I firmly believe you are supposed to consume “Where Reasons End” in the late (or early) hours engrossed in the dialogue Yiyun Li spins out of thin air, where the quiet, liminal space allows for the narrator’s circumstance to become your own.
I don’t recommend you consume a bottle of red wine along with the words, but those lessons are learned the hard way.
Whatever state one is in when reading Yiyun Li’s 2019 novel “Where Reasons End,” it is a heartbreaking force of fiction. Written in the months after Li’s son’s suicide, the book grapples with guilt and grief without feeling like a list of conversations Li wishes she had, but rather a continuation of the relationships — mother/son, friend/enemy — she sought to maintain.
The novel is sparse: two characters with dialogue, only one given a name, and a complete abandonment of physical setting. Instead, we are taken into a conversation between a mother and her son, Nikolai. But Nikolai is said to have died some weeks ago. Where the unnamed narrator tells us she “had once gave Nikolai a life of flesh and blood [she’s] doing it over again, this time by words.”

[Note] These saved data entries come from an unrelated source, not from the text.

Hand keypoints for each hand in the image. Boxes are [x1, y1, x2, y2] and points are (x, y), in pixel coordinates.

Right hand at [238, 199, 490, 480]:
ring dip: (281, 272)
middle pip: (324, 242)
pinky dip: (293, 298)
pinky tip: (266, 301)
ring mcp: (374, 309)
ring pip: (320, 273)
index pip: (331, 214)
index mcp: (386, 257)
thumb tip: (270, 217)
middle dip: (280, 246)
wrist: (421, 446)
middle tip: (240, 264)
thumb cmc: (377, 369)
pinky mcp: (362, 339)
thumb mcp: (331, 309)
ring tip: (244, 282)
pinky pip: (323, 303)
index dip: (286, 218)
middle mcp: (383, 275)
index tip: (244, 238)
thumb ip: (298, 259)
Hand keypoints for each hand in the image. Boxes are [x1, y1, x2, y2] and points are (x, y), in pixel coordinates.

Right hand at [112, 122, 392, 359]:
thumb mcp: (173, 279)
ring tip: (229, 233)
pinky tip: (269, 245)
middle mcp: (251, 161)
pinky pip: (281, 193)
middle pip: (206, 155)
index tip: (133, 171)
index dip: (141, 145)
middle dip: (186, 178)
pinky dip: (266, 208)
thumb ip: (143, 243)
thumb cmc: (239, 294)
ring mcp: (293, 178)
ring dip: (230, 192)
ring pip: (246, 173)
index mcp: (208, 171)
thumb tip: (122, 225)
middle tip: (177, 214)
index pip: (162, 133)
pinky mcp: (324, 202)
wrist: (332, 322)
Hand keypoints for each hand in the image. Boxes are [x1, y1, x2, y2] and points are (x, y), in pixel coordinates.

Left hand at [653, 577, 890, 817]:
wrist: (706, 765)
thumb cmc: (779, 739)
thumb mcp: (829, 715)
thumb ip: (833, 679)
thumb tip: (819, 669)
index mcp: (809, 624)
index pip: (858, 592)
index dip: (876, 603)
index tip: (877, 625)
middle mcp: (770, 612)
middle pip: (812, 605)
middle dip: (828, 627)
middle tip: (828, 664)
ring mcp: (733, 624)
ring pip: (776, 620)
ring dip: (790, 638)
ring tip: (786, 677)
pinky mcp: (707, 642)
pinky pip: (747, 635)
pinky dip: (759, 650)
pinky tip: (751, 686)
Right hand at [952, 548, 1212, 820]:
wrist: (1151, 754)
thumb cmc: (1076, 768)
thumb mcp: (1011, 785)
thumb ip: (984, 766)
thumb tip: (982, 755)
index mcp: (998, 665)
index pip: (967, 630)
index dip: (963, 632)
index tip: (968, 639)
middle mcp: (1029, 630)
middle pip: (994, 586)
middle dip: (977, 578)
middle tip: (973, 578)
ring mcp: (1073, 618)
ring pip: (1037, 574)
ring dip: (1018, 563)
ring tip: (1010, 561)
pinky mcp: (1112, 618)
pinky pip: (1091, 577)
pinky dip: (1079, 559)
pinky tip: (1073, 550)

The two clash like similarly polarized magnets, an expression readers will come to know that draws the ire of the whip-smart — and at times arrogant — Nikolai. Their clashes over proper writing form can be read as much as ideological differences between mother and son as they are Li grappling with the appropriate way to dispense of her grief on the page. At one point the mother settles, positing “all words are indispensable, don’t you agree?” without allowing her son to return an answer.
While ruminations on language are featured throughout the book, the emotional crux is found in poking around the narrator’s grief, the raw “wound that stays open always.”

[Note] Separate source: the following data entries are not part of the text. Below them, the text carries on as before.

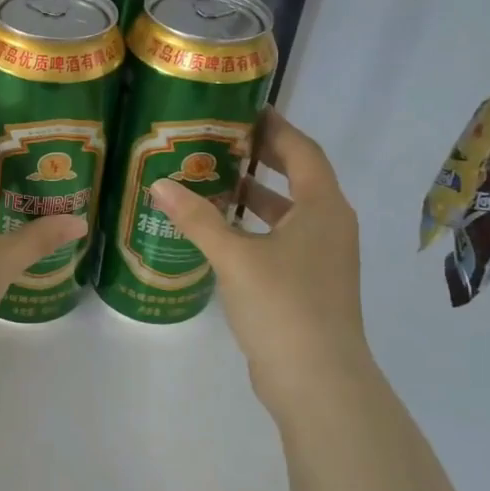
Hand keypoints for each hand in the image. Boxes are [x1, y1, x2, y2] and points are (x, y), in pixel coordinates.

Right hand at [148, 108, 373, 420]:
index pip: (302, 150)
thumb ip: (197, 219)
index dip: (275, 127)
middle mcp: (330, 225)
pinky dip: (255, 227)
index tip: (244, 109)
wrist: (318, 381)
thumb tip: (159, 183)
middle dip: (262, 158)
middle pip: (299, 177)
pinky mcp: (310, 284)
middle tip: (220, 141)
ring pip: (289, 212)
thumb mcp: (234, 257)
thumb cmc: (283, 306)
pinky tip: (221, 233)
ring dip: (256, 194)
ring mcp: (323, 258)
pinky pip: (283, 239)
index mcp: (323, 208)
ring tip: (212, 181)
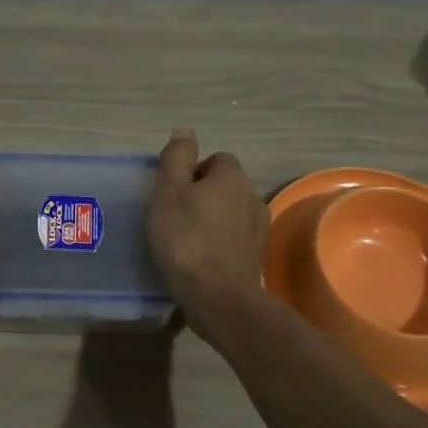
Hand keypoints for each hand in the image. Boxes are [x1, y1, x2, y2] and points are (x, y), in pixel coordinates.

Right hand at [148, 130, 268, 327]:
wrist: (218, 296)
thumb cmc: (186, 238)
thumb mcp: (169, 192)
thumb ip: (176, 158)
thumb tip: (186, 131)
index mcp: (232, 177)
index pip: (215, 159)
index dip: (192, 171)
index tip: (172, 192)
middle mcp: (252, 197)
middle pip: (224, 186)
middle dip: (203, 195)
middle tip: (174, 214)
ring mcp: (258, 229)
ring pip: (230, 212)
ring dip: (211, 219)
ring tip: (185, 238)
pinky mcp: (255, 256)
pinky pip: (233, 238)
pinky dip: (218, 242)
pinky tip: (199, 257)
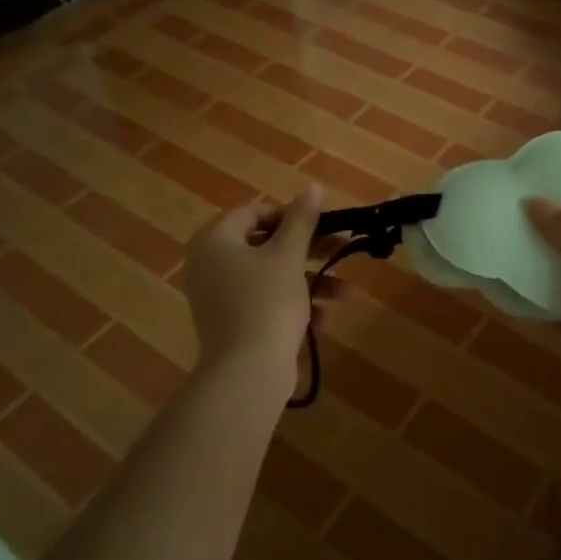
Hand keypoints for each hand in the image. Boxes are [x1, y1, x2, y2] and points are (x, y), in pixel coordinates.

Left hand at [184, 185, 335, 390]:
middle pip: (267, 245)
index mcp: (216, 240)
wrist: (247, 373)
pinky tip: (324, 321)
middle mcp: (211, 264)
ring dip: (312, 282)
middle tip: (341, 250)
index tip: (322, 226)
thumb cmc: (267, 302)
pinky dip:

Li has made a one-sided, endlessly spiraling interior monologue into a rhythmic back-and-forth with a friend and foil in Nikolai. He doesn’t initiate the conversation, he’s metaphysically incapable, but he pushes the narrator beyond the simple, complacent renderings of grief and self-doubt that feel scripted into honest emotion.
“I wish you had made me an enemy, I said, rather than yourself. Mothers. I thought, would be perfect for the role.
You can’t be that for me, Mommy, Nikolai said. I’ve found the perfect enemy in myself.”
While you grapple with the rules and contradictions in the space where mother and son are reunited, you unwind her attempts to understand her son’s pain and her own.
Li is not a stranger to the kind of pain that drives people to leave their loved ones behind, suffering from her own suicide attempt in 2012. In the aftermath of her son Vincent’s suicide in 2017, she wrote a memoir, “Dear Friend, from My Life I Write to You in Your Life,” which could be read as a companion in sorrow.
Grief should never be measured by what can be produced out of it. Hairol Ma, a very talented young writer, noted in a recent newsletter, “Sometimes all we can manage is to suffer quietly. And that is enough.” But if what comes out of grief can be measured by how closely it communicates the emotion in totality, then “Where Reasons End” may be worthy of perfectionist Nikolai’s admiration.